In den Ausführungen zu Montesquieu wird konstatiert, dass dieser ein Republikaner war, „der erst noch zu verstehen und zu würdigen“ sei. Hannah Arendt habe bereits Wesentliches dazu beigetragen, es bedarf aber noch „ganz explizit der Erziehung zur Verfassung“, womit politische Bildung gemeint ist. Nicht viel anders steht es offenbar um Rousseau. Breier merkt dazu an, dass das von Rousseau entdeckte „egalitäre Gefühl des Mitleids“ seit dem späten 18. Jahrhundert als „authentische politische Tugend“ gelte und deshalb heute jede rechts- wie linkspopulistische Rhetorik vom „Volkswohl“ spreche und nicht vom Wohlergehen einer intakten Republik, worauf es letztlich aber ankomme. Im Unterschied zu Machiavelli oder Montesquieu gründete Rousseau sein politisches Denken auf die „Gefühlswelt“. Ob sich damit in unserer empathielosen Zeit noch viel anfangen lässt, darf bezweifelt werden.

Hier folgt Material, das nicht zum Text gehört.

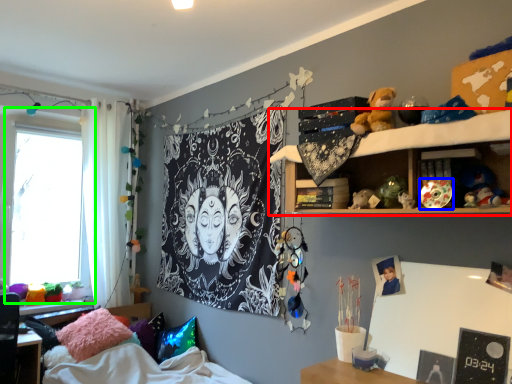
Question: Which object is positioned farthest from shelf (highlighted by a red box)? Select from toy (highlighted by a blue box) and window (highlighted by a green box).

Choices:
 (A) toy
 (B) window

Answer: (B)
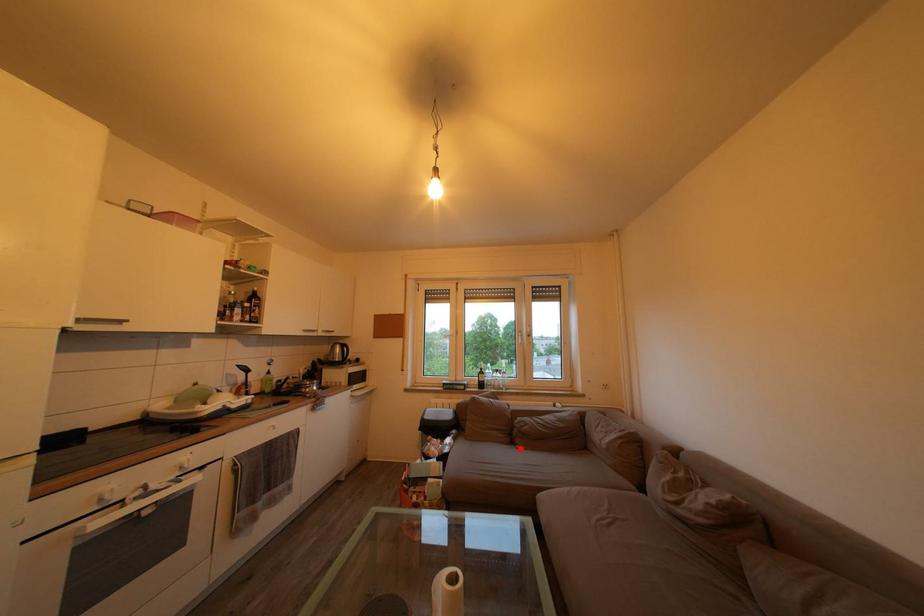
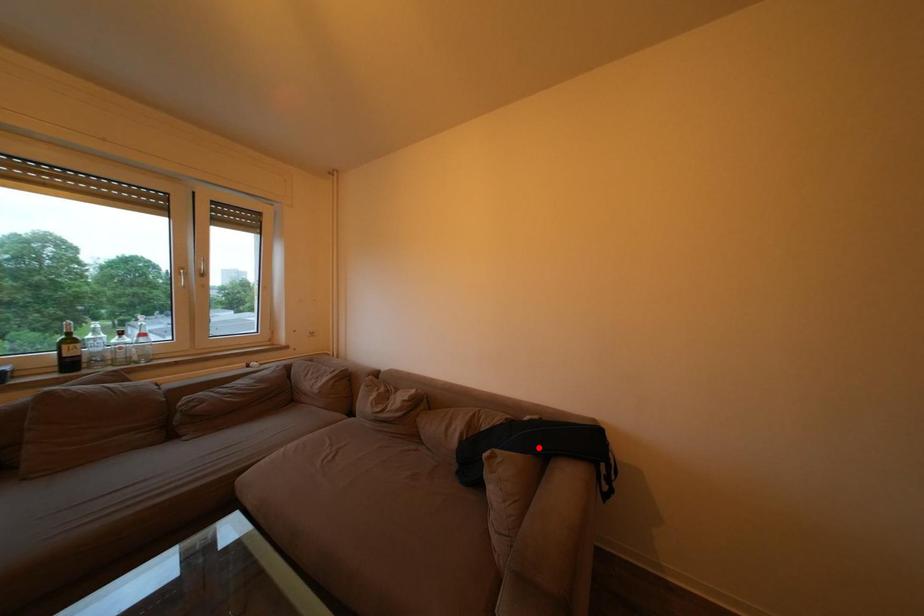
I am providing you with two images of the same scene from different viewpoints. A red point is marked on the first image and another point is marked on the second image. Does the point marked in image1 correspond to the same location as the one in image2?

No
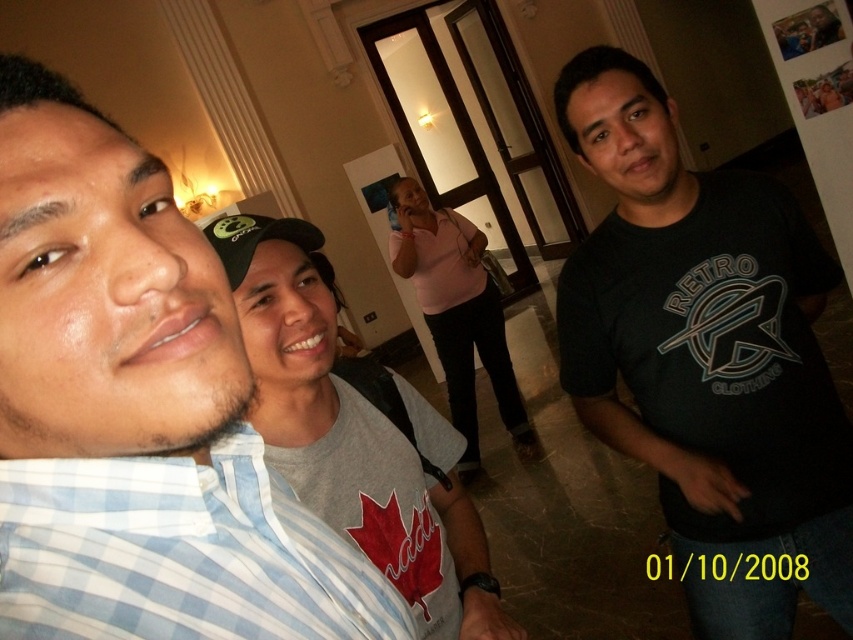
Question: Is blue plaid shirt at left wider than black matte shirt at center?

Choices:
 (A) no
 (B) yes

Answer: (A)

Question: Can you confirm if gray cotton t-shirt at center is bigger than pink fabric shirt at center?

Choices:
 (A) yes
 (B) no

Answer: (B)

Question: Which object is the closest to the gray cotton t-shirt at center?

Choices:
 (A) blue and white checkered shirt at left
 (B) pink fabric shirt at center

Answer: (A)

Question: Considering the real-world distances, which object is closest to the blue plaid shirt at left?

Choices:
 (A) gray cotton t-shirt at center
 (B) pink fabric shirt at center

Answer: (A)

Question: Which object is closer to the camera taking this photo?

Choices:
 (A) black matte shirt at center
 (B) gray cotton t-shirt at center

Answer: (B)

Question: Does blue plaid shirt at left have a smaller size compared to gray cotton t-shirt at center?

Choices:
 (A) yes
 (B) no

Answer: (A)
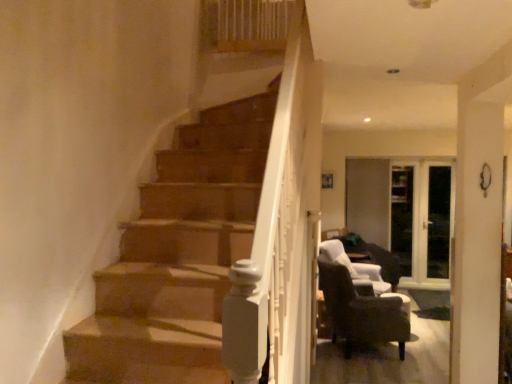
Question: Can we say transparent glass door at right, which is the first glass door in right-to-left order, lies outside dark brown leather armchair at lower right, the 1th chair in the front-to-back sequence?

Choices:
 (A) yes
 (B) no

Answer: (A)

Question: Is transparent glass door at right, which is the first glass door in right-to-left order, touching dark brown leather armchair at lower right, the 1th chair in the front-to-back sequence?

Choices:
 (A) yes
 (B) no

Answer: (B)

Question: Is dark brown leather armchair at lower right, the 1th chair in the front-to-back sequence, surrounded by transparent glass door at right, which is the first glass door in right-to-left order?

Choices:
 (A) yes
 (B) no

Answer: (B)

Question: Considering the relative sizes of transparent glass door at right, which is the first glass door in right-to-left order, and dark brown leather armchair at lower right, arranged as the second chair when viewed from the back, in the image provided, is transparent glass door at right, which is the first glass door in right-to-left order, wider than dark brown leather armchair at lower right, arranged as the second chair when viewed from the back,?

Choices:
 (A) yes
 (B) no

Answer: (B)

Question: From the image's perspective, is transparent glass door at right, which is the first glass door in right-to-left order, on top of dark brown leather armchair at lower right, the 1th chair in the front-to-back sequence?

Choices:
 (A) no
 (B) yes

Answer: (B)

Question: Is transparent glass door at right, which is the first glass door in right-to-left order, bigger than dark brown leather armchair at lower right, arranged as the second chair when viewed from the back?

Choices:
 (A) yes
 (B) no

Answer: (B)

Question: From the image's perspective, is dark brown leather chair at lower right, which is the second chair from front to back, beneath transparent glass door at right, which is the first glass door in right-to-left order?

Choices:
 (A) no
 (B) yes

Answer: (B)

Tocqueville gilt vor allem als Kritiker der realen Demokratie in den USA. Seiner Meinung nach ist es die „rein privatistische Lebensweise, die sich vom Öffentlichen fernhält“, welche die Demokratie untergräbt und die er wie Hannah Arendt als „Gift“ für eine Republik ansah. Demokratie war für Tocqueville ein weltgeschichtlicher Epochenbegriff. Arendt folgte ihm hierin und machte ihn damit zu einem Weggefährten bei ihrer Suche nach einer besseren Welt. Karl-Heinz Breier zeigt, dass ihre Selbstentdeckung „im In-between“ stattfand, im konkreten Sprechen und Handeln in der Welt. Ihr darin nachzueifern und sich ihre Interpretation der Vordenker von Demokratie und republikanischem Denken und Handeln anzueignen, sollte als „eine geistige Erfrischung“ genommen werden und könnte als solche jede Reise begleiten.

 

Karl-Heinz Breier: Hannah Arendt im Gepäck. Sieben Wege zum Politischen. Wochenschau Verlag, Frankfurt/M. 2024, 140 Seiten, 18,00 Euro.